According to Linda Bills, library director, the decision to join HathiTrust was prompted by the number of books Pelletier was forced to throw away after mold got into the lower level of the library last year.

However, Bills also said that HathiTrust is an amazing new resource because of the work it’s doing to make searchable a huge amount of texts while remaining inside copyright law.

The organization, which works with Google Books as well as the libraries that join as partners, adds a layer of metadata to its collection of digital books that embeds the text’s copyright information with the book as well as making the texts searchable by title, subject, author, language and time period among other filters.

“Why is this better than Google Books?” Bills said. “Because it’s got standardized metadata, or descriptive data, that organizes it. [Google has] indexed the text of the whole book, but there’s no controlling information about it. So if you know the title you can’t just search the title, you’re searching the full text which means that you’re getting a lot of things that are just randomly located inside the book.”

Hathi (pronounced ha-tee) – meaning elephant in Hindi – “is a partnership of major research institutions and libraries working to ensure that the cultural record is preserved and accessible long into the future,” according to their website.

Photo courtesy of
Photo courtesy of

The group began in 2008 with the goal of preserving and organizing digital books and journals from libraries, who can become partners to the organization, including copyrighted materials and materials in the public domain.

The HathiTrust website states that “The partners aim to build a comprehensive archive of published literature from around the world and develop shared strategies for managing and developing their digital and print holdings in a collaborative way.”

Institutions already a part of HathiTrust include the Library of Congress, Stanford University, Dartmouth College, Princeton University, Yale University and now Allegheny.

Although anyone can access and use HathiTrust’s archives, partners hold some privileges through their membership.`

“Anybody in the world can do this search, but we have special privilege because we joined,” Bills said. “In order to get those you have to log in, so you just use your Allegheny login and password, and now if you see something that’s [available in] full text, you will be able to download the whole book as a PDF. If you were just a regular user you’d get it one page at a time.”

Bills also said that any books Pelleteir was forced to throw away are available to be read by Allegheny students on HathiTrust, no matter if they are in copyright or public domain.

“We bought the copyright for a single use when we bought the book and the fact that we couldn’t keep it isn’t our fault,” Bills said.

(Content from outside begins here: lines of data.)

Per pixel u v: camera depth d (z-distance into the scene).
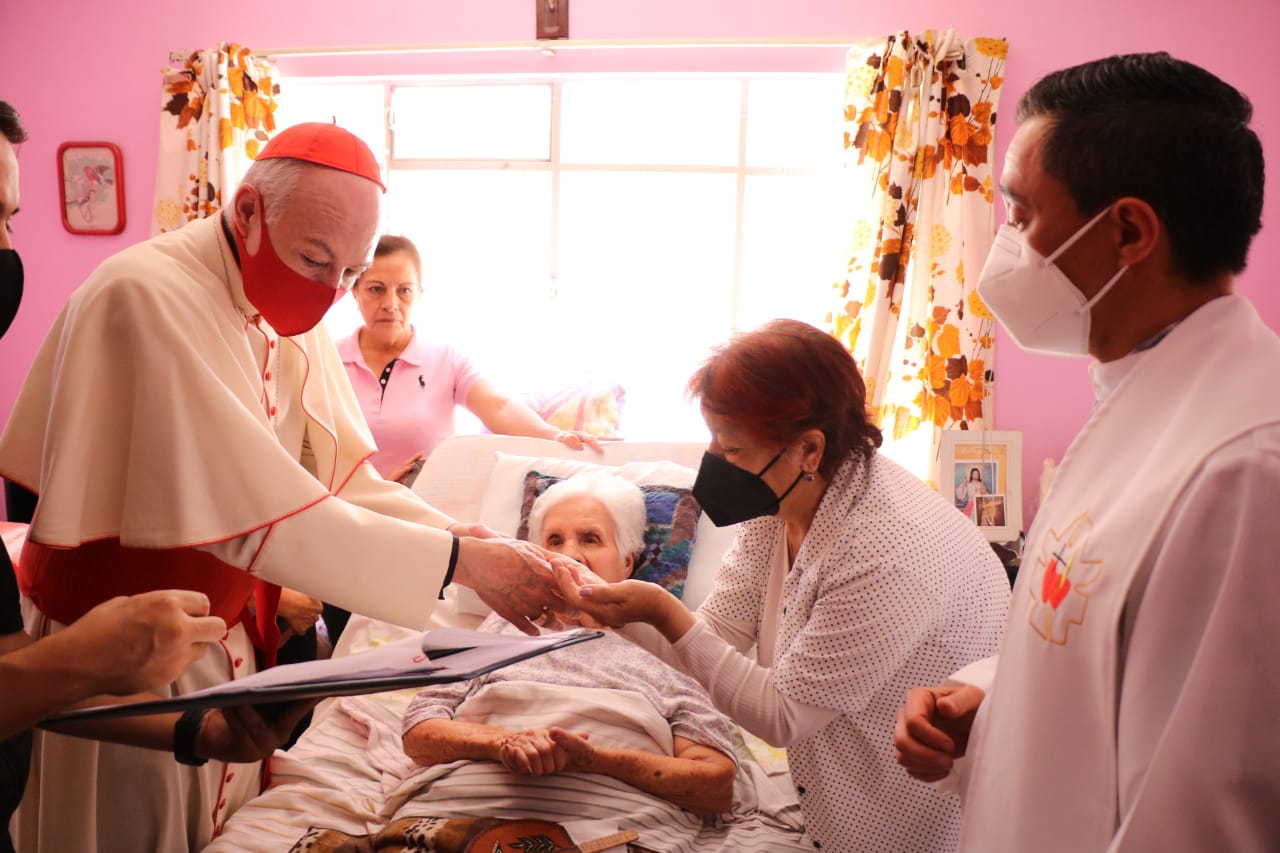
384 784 1.72
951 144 3.70
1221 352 0.78
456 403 3.47
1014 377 3.91
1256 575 0.67
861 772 1.38
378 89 4.21
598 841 1.41
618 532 2.03
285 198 1.37
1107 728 0.77
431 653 1.22
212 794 1.60
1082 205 0.84
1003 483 3.03
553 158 4.18
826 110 4.04
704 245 4.21
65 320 1.40
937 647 1.34
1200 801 0.67
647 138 4.16
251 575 1.53
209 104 3.96
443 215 4.29
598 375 3.71
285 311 1.45
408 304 3.34
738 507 1.37
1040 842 0.83
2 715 0.83
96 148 4.21
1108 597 0.77
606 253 4.25
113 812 1.46
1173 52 3.70
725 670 1.34
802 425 1.29
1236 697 0.67
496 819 1.46
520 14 3.97
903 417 3.87
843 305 3.77
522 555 1.53
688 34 3.91
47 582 1.42
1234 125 0.80
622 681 1.74
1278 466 0.67
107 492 1.34
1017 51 3.76
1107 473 0.84
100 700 1.22
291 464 1.40
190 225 1.54
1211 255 0.81
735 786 1.72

Additionally, students and faculty members with visual impairments will be able to view digitized versions of the any text owned by Allegheny, no matter its copyright status, in enlarged digital formats.

“Besides which, we’re supporting this great endeavor,” Bills said.

Members can also create their own collections, which save and organize texts users found into groups. Collections can be made public and shared with the HathiTrust community. These texts are made searchable through the “collections” feature of the website and feature groups such as “19th Century Cookbooks” and “Abraham Lincoln: Fact and Fable” among more common assemblies.

Currently, HathiTrust hosts 10,796,403 volumes – 32 percent of which are in the public domain – and a total of 3.8 billion searchable pages.